La transition du code-barres au QR Code augmenté GS1 constitue une transformation majeure pour le commerce. Orchestrée à l’échelle internationale, elle ne consiste pas en un simple changement technologique mais ouvre de nouvelles perspectives pour les marques, les distributeurs et les consommateurs. Quels sont les enjeux de cette migration ? Explications avec Didier Veloso et Cédric Lecolley, respectivement président exécutif et directeur commercial et filières de GS1 France.
Comment le code-barres s’est-il imposé comme pilier du commerce mondial ?
Didier Veloso : Le code-barres, qui se résume à “un code et des barres”, est une invention des années 1970 qui a révolutionné le commerce. Il repose sur un système simple mais ingénieux : des barres verticales traduisent, grâce à un scanner, un code numérique, l’identifiant du produit ou le Global Trade Item Number (GTIN, aussi connu sous le nom de code EAN). L’organisme mondial GS1 attribue ces codes d’identification des produits à ses adhérents. A ce GTIN sont associées des données produits standardisées (comme le prix du produit, par exemple). Grâce à ce standard universel, les produits peuvent être scannés dans n’importe quel magasin du monde sans erreur ni intervention manuelle. L’information produit est ainsi automatisée. Un bip en caisse et le prix s’affiche automatiquement.
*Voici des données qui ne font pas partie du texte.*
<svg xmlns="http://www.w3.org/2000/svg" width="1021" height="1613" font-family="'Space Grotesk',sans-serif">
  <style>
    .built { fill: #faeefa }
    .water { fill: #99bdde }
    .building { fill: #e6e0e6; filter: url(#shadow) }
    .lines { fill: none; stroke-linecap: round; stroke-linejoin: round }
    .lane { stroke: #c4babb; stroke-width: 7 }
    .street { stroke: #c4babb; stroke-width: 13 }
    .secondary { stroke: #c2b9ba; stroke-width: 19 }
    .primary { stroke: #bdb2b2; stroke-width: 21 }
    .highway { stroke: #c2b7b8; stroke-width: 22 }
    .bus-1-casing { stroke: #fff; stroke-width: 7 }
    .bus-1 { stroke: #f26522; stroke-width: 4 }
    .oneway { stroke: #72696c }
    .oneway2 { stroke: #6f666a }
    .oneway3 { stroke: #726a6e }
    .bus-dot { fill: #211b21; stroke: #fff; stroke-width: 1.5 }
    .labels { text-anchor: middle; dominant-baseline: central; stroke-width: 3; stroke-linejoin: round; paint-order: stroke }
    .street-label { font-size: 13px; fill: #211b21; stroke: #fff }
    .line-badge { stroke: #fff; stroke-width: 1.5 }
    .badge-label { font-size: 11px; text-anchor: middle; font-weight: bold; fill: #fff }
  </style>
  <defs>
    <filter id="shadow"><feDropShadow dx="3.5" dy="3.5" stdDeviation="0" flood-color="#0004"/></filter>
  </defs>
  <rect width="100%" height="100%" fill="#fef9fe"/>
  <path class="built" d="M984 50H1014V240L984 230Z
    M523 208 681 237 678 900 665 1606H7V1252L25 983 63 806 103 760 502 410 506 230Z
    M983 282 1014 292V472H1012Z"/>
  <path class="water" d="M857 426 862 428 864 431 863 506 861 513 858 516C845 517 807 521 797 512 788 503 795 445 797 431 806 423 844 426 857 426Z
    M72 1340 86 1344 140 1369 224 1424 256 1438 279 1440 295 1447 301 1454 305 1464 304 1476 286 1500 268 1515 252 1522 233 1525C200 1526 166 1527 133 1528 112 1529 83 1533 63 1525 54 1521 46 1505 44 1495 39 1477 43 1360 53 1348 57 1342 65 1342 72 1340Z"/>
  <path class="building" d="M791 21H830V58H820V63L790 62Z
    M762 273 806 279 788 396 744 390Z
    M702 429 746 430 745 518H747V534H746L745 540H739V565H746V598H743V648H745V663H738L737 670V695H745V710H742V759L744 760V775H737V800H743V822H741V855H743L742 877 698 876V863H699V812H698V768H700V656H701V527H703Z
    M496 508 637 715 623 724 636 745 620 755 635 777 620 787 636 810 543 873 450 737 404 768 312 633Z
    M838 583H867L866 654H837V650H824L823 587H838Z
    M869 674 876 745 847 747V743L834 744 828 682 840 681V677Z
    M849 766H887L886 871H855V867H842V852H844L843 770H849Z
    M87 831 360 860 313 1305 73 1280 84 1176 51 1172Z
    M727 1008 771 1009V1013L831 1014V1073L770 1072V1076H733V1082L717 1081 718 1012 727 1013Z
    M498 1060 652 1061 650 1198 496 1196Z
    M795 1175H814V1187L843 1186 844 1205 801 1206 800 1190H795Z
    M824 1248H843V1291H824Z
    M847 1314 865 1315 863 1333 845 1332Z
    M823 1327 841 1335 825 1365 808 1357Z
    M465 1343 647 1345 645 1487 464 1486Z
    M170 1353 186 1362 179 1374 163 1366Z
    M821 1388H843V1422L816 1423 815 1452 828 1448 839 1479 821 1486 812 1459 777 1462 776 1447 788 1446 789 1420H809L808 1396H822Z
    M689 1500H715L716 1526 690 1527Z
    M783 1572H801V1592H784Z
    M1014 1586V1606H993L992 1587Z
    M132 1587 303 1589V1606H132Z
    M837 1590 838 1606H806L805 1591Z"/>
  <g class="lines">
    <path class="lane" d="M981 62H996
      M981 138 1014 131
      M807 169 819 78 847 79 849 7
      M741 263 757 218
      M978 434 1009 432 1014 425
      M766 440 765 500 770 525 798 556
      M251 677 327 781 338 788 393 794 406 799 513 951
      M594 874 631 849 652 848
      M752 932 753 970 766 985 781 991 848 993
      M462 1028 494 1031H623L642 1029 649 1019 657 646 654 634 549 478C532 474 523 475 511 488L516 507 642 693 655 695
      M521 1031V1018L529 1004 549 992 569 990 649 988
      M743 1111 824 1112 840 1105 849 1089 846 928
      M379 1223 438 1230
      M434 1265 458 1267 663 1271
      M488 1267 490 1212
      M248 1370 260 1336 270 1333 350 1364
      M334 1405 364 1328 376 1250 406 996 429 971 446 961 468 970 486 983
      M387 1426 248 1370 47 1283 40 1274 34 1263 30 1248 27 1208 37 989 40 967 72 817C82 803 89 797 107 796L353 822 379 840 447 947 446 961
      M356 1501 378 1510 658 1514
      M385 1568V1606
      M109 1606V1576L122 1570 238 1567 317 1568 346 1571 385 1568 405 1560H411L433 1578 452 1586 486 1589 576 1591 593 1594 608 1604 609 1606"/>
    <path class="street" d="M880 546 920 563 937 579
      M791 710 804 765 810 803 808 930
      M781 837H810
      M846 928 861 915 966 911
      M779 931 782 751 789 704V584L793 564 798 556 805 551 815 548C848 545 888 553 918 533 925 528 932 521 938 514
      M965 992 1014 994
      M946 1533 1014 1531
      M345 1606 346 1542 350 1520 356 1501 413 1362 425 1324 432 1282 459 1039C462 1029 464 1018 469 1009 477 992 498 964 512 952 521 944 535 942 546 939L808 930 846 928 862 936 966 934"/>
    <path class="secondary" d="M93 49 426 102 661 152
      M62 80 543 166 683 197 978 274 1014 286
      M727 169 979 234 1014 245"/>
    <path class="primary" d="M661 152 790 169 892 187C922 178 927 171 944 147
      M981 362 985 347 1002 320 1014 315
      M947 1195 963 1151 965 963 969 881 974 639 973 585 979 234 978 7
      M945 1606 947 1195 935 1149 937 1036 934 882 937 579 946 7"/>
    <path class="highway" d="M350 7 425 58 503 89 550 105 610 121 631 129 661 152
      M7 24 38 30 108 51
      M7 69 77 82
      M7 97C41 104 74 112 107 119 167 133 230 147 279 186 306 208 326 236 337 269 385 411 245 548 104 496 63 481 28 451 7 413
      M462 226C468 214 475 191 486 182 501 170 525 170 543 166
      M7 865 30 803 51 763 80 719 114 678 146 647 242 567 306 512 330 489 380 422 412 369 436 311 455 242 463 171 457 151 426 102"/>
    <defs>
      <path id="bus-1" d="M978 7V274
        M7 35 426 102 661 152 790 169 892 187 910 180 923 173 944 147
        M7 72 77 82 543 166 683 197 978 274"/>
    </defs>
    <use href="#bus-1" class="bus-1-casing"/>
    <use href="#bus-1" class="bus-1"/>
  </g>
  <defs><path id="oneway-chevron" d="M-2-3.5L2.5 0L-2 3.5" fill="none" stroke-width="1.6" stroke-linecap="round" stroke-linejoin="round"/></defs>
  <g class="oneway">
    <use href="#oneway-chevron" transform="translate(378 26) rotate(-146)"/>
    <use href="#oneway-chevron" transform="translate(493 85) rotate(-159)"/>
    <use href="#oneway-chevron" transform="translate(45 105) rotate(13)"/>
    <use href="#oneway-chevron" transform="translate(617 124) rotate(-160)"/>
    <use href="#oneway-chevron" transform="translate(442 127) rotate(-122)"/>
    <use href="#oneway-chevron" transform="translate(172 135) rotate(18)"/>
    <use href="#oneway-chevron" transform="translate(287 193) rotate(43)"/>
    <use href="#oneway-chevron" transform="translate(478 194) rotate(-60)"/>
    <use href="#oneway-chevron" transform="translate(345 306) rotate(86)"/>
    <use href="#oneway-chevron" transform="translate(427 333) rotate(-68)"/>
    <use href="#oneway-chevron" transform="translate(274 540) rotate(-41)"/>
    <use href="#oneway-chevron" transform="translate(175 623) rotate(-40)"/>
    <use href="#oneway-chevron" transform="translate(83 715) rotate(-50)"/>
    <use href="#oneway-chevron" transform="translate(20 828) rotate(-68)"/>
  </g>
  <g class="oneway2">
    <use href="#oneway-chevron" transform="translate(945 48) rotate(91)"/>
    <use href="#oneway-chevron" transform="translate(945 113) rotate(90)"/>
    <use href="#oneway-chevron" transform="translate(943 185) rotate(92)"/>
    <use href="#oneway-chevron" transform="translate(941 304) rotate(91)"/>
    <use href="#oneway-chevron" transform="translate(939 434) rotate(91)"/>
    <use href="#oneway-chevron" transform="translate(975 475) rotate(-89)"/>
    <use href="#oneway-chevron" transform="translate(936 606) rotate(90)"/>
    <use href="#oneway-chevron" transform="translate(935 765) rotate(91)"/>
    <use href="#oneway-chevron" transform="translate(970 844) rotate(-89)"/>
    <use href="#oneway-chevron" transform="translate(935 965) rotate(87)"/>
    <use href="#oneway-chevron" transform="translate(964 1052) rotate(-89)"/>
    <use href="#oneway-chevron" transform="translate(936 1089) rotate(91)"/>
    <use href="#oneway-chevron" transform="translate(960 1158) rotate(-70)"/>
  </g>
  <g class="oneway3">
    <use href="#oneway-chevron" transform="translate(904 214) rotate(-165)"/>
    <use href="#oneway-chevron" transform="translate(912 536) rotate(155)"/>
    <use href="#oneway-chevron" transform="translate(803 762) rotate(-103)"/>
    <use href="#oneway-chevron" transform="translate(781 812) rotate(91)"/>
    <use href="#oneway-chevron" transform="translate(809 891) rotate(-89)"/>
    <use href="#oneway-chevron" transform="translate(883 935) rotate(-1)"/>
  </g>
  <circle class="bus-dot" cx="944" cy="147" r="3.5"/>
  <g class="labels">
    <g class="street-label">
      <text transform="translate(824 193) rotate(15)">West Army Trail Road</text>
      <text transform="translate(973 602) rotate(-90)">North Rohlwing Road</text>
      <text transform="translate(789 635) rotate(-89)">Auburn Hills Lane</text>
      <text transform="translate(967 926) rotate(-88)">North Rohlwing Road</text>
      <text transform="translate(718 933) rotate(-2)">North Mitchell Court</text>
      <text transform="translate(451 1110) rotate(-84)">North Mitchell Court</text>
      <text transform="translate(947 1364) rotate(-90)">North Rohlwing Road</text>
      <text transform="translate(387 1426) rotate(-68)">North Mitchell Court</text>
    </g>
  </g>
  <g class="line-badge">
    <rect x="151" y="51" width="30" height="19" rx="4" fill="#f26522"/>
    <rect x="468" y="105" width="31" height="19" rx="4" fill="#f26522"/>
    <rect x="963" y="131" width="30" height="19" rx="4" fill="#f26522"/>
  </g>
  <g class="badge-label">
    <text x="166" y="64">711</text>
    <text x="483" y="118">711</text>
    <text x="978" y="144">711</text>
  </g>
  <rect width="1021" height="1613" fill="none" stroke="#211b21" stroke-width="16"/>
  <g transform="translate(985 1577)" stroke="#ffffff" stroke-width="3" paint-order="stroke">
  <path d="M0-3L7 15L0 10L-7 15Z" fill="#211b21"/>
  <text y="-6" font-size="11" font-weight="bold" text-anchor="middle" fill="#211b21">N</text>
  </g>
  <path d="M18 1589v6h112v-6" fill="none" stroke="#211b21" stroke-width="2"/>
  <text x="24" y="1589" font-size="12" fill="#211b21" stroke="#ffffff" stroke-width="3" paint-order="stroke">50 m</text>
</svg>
Cédric Lecolley : Le code-barres est un outil essentiel : en effet, sans lui, pas de commerce. Aujourd’hui, il est scanné plus de 10 milliards de fois par jour dans le monde, soit deux fois plus que le nombre de requêtes sur Google ! Cependant, ses cas d’usage sont limités à ceux de l’économie linéaire. Or aujourd’hui, d’autres besoins émergent, en particulier avec l’avènement de l’économie circulaire.
Pourquoi passer du code-barres au QR Code augmenté GS1 ?
Didier Veloso : Le code-barres nous a remarquablement bien servis pendant 50 ans, mais il atteint désormais ses limites car c’est une technologie qui ne peut capturer que le code qui identifie le produit et les données “statiques” qui y sont associées. Un peu comme si nous avions les données du produit en général, mais sans les données “dynamiques” liées au moment de sa fabrication (numéro de lot et date limite de consommation). Par ailleurs, il n’est pas lisible par nos smartphones et n’offre pas d’accès à internet.
Cédric Lecolley : Le QR Code, pour Quick Response Code, inventé au Japon dans les années 1990 par l’ingénieur Masahiro Hara dans l’automobile, est une technologie ouverte à deux dimensions (car ce sont des barres qui se croisent) dont GS1 s’est emparée pour offrir de nouveaux cas d’usage. GS1 l’a enrichie, “augmentée” du “langage standardisée GS1”. Ainsi est né le QR Code augmenté GS1, qui conserve les fonctionnalités du code-barres tout en y ajoutant de la profondeur d’usage.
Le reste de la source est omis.